An example of evaluation results with a general credit evaluating model is given below. In most of the general credit evaluating models, a value of original variable is directly used as an explanatory variable value or a log value of the original variable is used as an explanatory variable. Table 5 shows a result of evaluating a certain business with the general credit evaluating model.

TABLE 5

Results of General Credit Evaluating

		Explanatory
		Variable	Contribution
Name of Indicator	Parameter	Value	to score

Constant α	−2.367	—	−2.367
Log sales	0.1785	11.76	2.099
Capital ratio	2.381	46.20%	1.100
Years of debt	0.411	4.33	1.780
redemption
Current profit ratio	0.287	14.31%	0.041
Current account	0.129	112.63%	0.145
Turnover ratio of fixed	0.0341	16.15	0.551
asset
Change rate of cash	1.329	−4.82	−0.064
and deposits
Inventory turnover	0.264	3.68	0.972
period

Total (Z score)	4.256
Estimated PD	1.40%

The “explanatory variable value” of Table 5 indicates an indicator itself. However, log values of indicators are used as the sales and inventory turnover period. The “contribution to score” indicates the product of an explanatory variable value and a parameter corresponding to each indicator.
The indicator's standard greatly varies by indicator, and thus, which indicator is focused on cannot be guessed just from parameters in Table 5. Also, when a certain indicator shows high contribution to a score, it is not certain whether the high contribution is based on a favorable “indicator value” or a large parameter value (focused parameter). For example, the contribution to a score of “log sales” is relatively large, but in this case, it cannot be readily determined whether the high contribution is based on high evaluation of sales or an important indicator, albeit an ordinary result of sales evaluation. As such, the evaluation result cannot be easily interpreted with the general credit evaluating model.

**Tasks to complete:**
(a) Summarize the credit evaluation text in two sentences.
(b) Return the credit evaluation text between "The indicator's standard" and "interpreted with the general credit evaluating model.", inclusive.
The listing has no connection to the credit evaluation text.

**Material provided:**
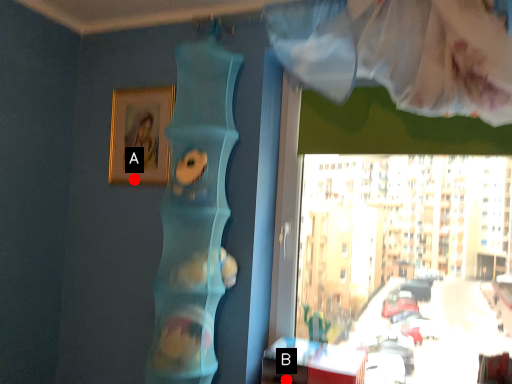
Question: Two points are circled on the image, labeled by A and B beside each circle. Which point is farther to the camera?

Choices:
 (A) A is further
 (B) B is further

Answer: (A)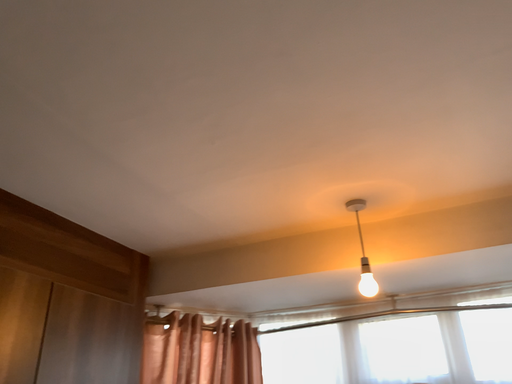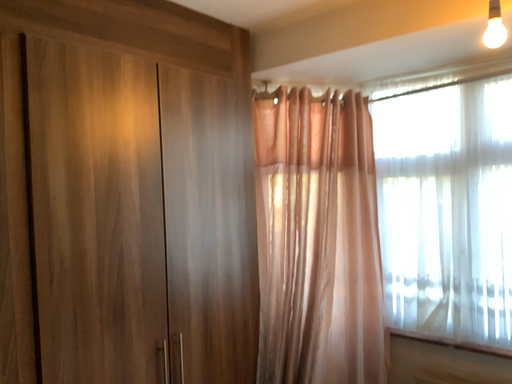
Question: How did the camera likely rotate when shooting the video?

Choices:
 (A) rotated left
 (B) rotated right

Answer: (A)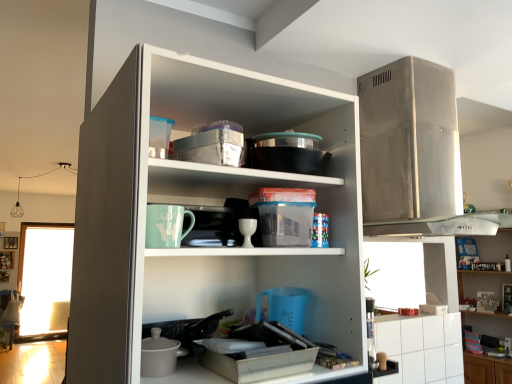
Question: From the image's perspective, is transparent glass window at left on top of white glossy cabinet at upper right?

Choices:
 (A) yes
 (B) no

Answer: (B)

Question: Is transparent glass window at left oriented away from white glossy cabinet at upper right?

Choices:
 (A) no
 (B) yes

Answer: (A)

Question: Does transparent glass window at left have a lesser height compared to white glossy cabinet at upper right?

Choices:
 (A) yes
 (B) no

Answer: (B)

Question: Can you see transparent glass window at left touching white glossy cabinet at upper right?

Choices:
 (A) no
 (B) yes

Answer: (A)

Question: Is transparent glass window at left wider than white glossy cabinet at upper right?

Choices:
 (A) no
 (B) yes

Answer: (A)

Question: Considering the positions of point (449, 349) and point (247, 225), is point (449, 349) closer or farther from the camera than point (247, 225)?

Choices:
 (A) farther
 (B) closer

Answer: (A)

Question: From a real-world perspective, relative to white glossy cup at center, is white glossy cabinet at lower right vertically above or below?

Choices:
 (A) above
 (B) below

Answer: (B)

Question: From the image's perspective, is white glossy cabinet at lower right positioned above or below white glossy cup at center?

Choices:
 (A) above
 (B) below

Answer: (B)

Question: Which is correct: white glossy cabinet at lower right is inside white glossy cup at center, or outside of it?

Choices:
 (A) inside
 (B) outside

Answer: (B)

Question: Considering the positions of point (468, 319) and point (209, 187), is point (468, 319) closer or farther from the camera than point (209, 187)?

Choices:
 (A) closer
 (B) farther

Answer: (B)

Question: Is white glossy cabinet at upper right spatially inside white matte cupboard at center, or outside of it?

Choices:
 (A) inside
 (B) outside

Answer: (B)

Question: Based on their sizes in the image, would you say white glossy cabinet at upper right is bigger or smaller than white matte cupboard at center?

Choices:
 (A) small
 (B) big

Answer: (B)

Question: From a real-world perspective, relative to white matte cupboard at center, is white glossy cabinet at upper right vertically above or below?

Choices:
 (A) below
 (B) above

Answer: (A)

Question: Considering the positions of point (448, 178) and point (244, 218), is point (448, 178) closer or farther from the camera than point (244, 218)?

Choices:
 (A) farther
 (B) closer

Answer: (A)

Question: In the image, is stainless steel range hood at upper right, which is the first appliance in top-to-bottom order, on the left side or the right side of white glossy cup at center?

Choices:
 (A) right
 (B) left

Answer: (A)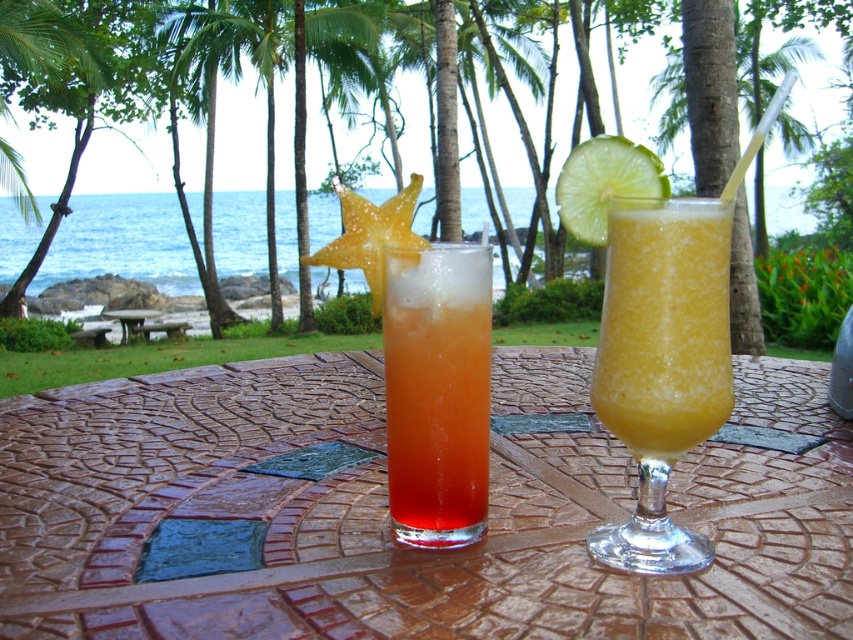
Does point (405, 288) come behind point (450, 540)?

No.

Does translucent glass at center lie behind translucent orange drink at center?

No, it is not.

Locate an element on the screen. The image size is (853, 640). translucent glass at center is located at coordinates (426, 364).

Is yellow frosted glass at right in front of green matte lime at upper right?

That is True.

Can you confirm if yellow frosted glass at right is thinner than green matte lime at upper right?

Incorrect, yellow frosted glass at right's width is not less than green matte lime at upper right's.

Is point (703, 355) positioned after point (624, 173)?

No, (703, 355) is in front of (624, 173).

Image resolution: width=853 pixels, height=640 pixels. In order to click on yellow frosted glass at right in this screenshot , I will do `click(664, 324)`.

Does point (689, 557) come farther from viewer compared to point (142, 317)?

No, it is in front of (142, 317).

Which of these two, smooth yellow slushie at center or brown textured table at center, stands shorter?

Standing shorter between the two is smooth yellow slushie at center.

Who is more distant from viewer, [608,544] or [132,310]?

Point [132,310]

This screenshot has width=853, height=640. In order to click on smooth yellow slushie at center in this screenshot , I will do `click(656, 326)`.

---

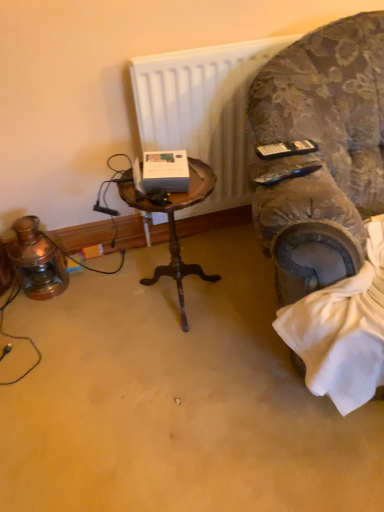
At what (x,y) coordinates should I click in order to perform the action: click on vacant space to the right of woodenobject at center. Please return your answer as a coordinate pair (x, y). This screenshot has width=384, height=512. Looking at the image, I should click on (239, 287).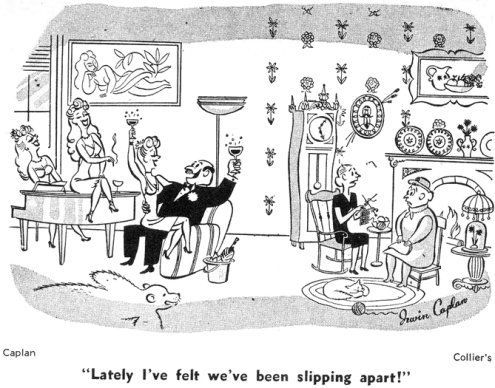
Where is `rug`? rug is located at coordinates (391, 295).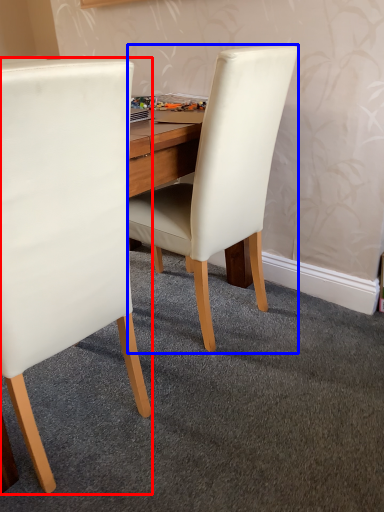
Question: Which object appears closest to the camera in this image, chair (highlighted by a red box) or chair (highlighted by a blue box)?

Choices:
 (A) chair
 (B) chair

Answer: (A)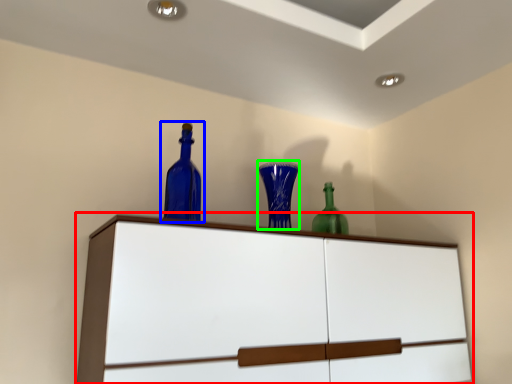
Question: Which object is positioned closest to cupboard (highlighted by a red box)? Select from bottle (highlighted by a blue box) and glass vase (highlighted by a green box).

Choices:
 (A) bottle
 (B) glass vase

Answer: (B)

* * *

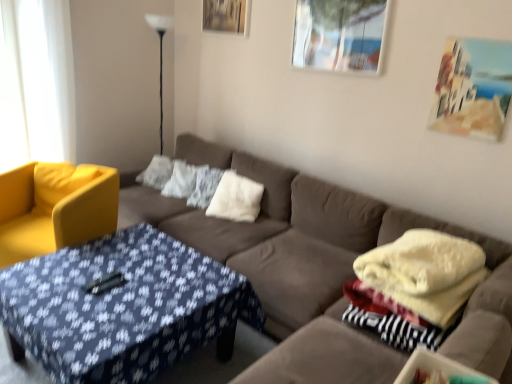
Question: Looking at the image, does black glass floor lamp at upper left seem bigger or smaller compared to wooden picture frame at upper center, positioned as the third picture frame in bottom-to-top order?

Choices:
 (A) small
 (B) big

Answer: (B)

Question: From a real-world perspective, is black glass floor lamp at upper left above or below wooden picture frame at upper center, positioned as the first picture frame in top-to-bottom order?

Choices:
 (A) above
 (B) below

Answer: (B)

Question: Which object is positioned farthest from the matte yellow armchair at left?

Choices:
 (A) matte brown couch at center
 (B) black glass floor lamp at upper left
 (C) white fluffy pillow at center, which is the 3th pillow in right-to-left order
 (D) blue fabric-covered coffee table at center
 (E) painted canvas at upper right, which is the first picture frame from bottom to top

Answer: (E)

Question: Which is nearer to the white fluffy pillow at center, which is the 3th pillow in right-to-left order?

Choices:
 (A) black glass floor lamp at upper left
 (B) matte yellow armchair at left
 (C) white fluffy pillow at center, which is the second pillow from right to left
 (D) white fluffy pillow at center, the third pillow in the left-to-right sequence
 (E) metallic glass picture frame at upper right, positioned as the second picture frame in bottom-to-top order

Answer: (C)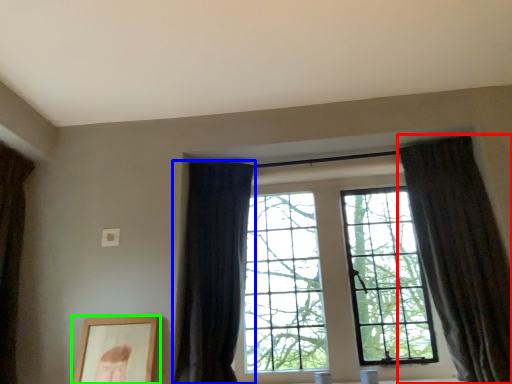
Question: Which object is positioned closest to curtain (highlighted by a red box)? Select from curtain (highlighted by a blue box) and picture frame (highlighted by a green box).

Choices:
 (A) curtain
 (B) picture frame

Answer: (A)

**Answers given:**
(a) General credit evaluating models typically use the value of an original variable, or its log value, as an explanatory variable, and Table 5 shows one business evaluated this way, with each indicator's contribution to score equal to the product of its explanatory variable value and its parameter. Because indicator standards vary greatly, the results cannot be easily interpreted, since it is unclear whether a high contribution, such as that of log sales, comes from a favorable indicator value or from a large parameter value.

(b)
The indicator's standard greatly varies by indicator, and thus, which indicator is focused on cannot be guessed just from parameters in Table 5. Also, when a certain indicator shows high contribution to a score, it is not certain whether the high contribution is based on a favorable “indicator value” or a large parameter value (focused parameter). For example, the contribution to a score of “log sales” is relatively large, but in this case, it cannot be readily determined whether the high contribution is based on high evaluation of sales or an important indicator, albeit an ordinary result of sales evaluation. As such, the evaluation result cannot be easily interpreted with the general credit evaluating model.